While the U.S. has spent at least half a trillion dollars on the war and lost more than 2,000 of its soldiers, the gains made — the liberation of much of the country from tyrannical Taliban orthodoxy — could yet be reversed. Moreover, a decade of U.S.-led operations in Afghanistan, while not unpopular back home, has possibly sewn the seeds of greater discord to come. Earlier this year, Robert Grenier, a former CIA counterterrorism chief under George W. Bush, warned of the human cost of a wayward and at times indiscriminate campaign of drone strikes on both sides of the Afghanistan-Pakistan border. “We have gone a long way down the road of creating a situation where we are creating more enemies than we are removing from the battlefield,” he said.

Given the resilience of the Taliban, it’s become all too clear that a negotiated truce and political settlement must be forged sooner rather than later.

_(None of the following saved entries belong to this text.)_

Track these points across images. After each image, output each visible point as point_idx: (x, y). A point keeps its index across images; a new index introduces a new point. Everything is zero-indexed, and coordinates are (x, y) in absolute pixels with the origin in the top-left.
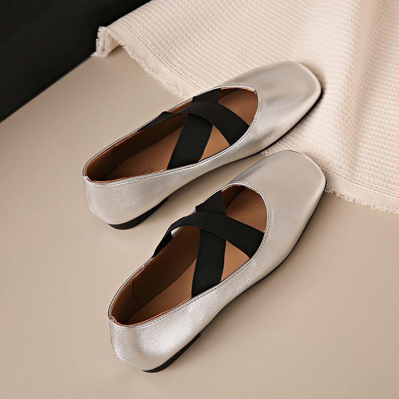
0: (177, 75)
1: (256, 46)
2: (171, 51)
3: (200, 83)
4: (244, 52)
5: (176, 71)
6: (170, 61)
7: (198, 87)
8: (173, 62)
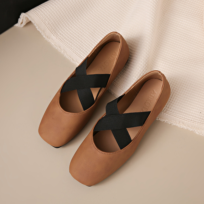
0: (59, 41)
1: (99, 30)
2: (57, 28)
3: (73, 47)
4: (94, 32)
5: (59, 38)
6: (56, 33)
7: (72, 49)
8: (58, 34)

An important, somewhat encouraging report put out recently by the Royal United Services Institute, a London-based think-tank, suggests the Taliban are ready for ceasefire talks and compromise as well—though it’s a solution that few Washington hawks could have countenanced 11 years ago.

The report, based on a number of interviews with senior Taliban figures (though their identities remain anonymous) conducted by four British and American South and Central Asia experts, makes a number of significant claims: the Taliban leadership—known as the Quetta shuraafter the Pakistani city where top leaders like Mullah Mohammad Omar are thought to have found safe haven—profoundly regrets its dealings with al-Qaeda and is prepared to renounce any ties to international terrorist outfits; despite certain bullish public utterances, the Taliban are willing to commit to parliamentary democracy, allow for modern education in schools and for girls to attend them; they are even willing to accept a U.S. military presence in the country beyond 2014, though insist for an end to drone strikes.

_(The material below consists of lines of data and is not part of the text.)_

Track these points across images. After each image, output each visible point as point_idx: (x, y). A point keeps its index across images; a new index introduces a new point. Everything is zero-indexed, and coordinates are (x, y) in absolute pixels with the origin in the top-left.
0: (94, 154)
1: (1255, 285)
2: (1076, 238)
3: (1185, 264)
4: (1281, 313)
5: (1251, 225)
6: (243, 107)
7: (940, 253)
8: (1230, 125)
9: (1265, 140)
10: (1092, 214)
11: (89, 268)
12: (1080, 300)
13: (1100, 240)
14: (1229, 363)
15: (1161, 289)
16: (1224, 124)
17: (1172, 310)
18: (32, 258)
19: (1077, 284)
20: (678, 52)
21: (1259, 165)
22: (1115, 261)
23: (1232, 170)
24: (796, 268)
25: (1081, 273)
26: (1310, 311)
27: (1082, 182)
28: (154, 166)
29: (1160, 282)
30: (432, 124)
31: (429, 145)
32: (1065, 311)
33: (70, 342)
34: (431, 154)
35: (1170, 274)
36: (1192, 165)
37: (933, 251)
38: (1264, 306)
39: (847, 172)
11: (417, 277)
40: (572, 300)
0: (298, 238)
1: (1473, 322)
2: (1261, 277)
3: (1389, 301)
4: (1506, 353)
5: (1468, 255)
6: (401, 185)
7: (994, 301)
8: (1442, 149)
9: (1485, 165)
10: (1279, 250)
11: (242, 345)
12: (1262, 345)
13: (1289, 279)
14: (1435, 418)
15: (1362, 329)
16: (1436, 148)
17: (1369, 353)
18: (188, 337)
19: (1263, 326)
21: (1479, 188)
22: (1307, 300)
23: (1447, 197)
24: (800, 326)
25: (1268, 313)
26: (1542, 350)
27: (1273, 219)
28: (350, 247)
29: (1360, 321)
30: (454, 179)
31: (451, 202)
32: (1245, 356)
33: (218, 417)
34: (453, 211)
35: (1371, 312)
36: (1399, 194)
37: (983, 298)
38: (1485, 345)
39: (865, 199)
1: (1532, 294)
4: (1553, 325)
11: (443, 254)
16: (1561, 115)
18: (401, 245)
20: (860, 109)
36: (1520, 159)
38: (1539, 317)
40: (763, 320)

Of course, even if these Taliban assurances are true, there are major stumbling blocks. The most glaring one is the Taliban refusal to cooperate with the supposedly corrupt government of Afghan President Hamid Karzai, a politico who, despite his growing unpopularity at home and in the West, will not disappear quietly from the public stage. Moreover, the role of Pakistan and the jihadist-sympathizers in its military remains pivotal, and there’s no sign yet of a clear break between the Afghan Taliban and their bases of support in Islamabad. At the same time, regional powers in India and Iran will be bent on preventing the Taliban from making their way back into power. A messy geopolitical conflagration looms, with Afghanistan yet again at risk of becoming the site of regional proxy wars.

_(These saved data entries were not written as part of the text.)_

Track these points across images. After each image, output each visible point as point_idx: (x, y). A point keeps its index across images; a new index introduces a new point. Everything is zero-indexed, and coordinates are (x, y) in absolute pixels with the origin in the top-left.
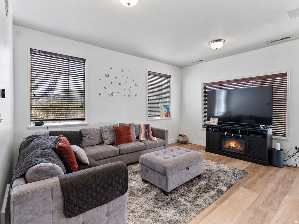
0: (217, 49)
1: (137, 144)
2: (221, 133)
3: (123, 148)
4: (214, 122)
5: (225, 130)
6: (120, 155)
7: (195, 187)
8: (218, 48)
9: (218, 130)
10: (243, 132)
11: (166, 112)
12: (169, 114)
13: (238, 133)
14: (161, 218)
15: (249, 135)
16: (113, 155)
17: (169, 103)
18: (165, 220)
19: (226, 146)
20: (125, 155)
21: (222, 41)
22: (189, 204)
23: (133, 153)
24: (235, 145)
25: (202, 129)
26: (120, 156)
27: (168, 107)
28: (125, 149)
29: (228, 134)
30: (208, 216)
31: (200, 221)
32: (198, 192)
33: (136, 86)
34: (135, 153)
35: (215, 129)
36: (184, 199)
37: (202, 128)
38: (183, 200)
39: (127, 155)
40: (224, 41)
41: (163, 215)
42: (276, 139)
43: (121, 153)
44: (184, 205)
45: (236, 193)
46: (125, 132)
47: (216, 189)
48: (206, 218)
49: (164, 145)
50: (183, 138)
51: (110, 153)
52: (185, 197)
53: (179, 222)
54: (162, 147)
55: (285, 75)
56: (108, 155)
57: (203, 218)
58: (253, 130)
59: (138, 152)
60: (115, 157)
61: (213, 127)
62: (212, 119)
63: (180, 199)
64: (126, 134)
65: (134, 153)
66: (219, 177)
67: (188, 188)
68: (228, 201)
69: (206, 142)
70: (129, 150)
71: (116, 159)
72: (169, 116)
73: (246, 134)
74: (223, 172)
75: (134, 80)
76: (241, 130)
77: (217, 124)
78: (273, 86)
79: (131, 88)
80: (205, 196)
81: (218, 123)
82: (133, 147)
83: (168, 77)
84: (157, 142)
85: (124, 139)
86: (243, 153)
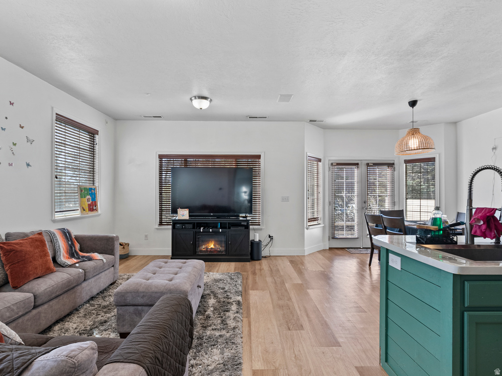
0: (201, 109)
1: (70, 273)
2: (194, 230)
3: (42, 289)
4: (183, 215)
5: (199, 225)
6: (35, 307)
7: (208, 310)
8: (203, 108)
9: (191, 226)
10: (223, 226)
11: (90, 203)
12: (95, 207)
13: (216, 227)
14: (210, 368)
15: (229, 228)
16: (20, 314)
17: (93, 184)
18: (219, 366)
19: (203, 248)
20: (46, 306)
21: (209, 99)
22: (224, 332)
23: (63, 295)
24: (214, 245)
25: (157, 229)
26: (35, 312)
27: (93, 191)
28: (48, 290)
29: (204, 230)
30: (252, 334)
31: (251, 343)
32: (218, 314)
33: (29, 143)
34: (66, 294)
35: (186, 225)
36: (213, 329)
37: (157, 226)
38: (213, 332)
39: (51, 303)
40: (211, 100)
41: (210, 363)
42: (254, 229)
43: (39, 302)
44: (220, 336)
45: (251, 298)
46: (37, 251)
47: (233, 303)
48: (252, 336)
49: (113, 266)
50: (124, 248)
51: (13, 310)
52: (211, 328)
53: (236, 356)
54: (111, 269)
55: (259, 157)
56: (9, 317)
57: (250, 339)
58: (232, 222)
59: (72, 290)
60: (23, 318)
61: (183, 222)
62: (180, 211)
63: (208, 333)
64: (41, 257)
65: (65, 296)
66: (223, 289)
67: (204, 315)
68: (253, 310)
69: (171, 249)
70: (57, 291)
71: (27, 320)
72: (96, 210)
73: (226, 228)
74: (221, 282)
75: (22, 127)
76: (221, 223)
77: (188, 218)
78: (253, 168)
79: (15, 144)
80: (231, 314)
81: (190, 216)
82: (64, 282)
83: (92, 133)
84: (105, 260)
85: (36, 268)
86: (224, 253)
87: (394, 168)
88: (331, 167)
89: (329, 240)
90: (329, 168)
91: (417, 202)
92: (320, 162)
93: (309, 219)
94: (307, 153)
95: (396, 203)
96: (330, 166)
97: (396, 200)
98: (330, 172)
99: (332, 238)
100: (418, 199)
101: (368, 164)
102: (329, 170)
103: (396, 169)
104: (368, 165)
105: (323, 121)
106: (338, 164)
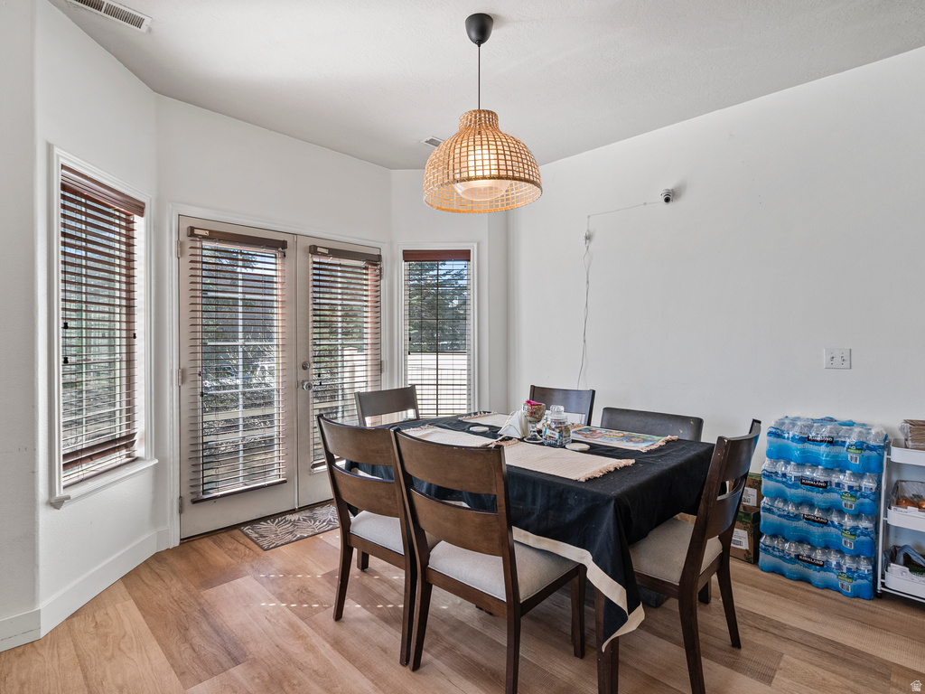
87: (380, 269)
88: (188, 243)
89: (181, 511)
90: (180, 245)
91: (429, 359)
92: (141, 214)
93: (66, 456)
94: (50, 147)
95: (384, 366)
96: (184, 237)
97: (385, 357)
98: (185, 260)
99: (195, 502)
100: (430, 351)
101: (315, 247)
102: (180, 254)
103: (384, 274)
104: (313, 250)
105: (138, 22)
106: (214, 236)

The one reassuring conclusion of the RUSI report is that, unlike in the 1990s, the Taliban know they don’t have the resources to pull off a complete military victory in the country they once ruled through the backs of their Toyota pickups. Yet even for the world’s only superpower, the prospect of a decisive victory in Afghanistan has long dimmed. For all its initial zeal — and the blood and treasure spent — the U.S. won’t be able to author a happy ending in a part of the world it sought to remake 11 years ago.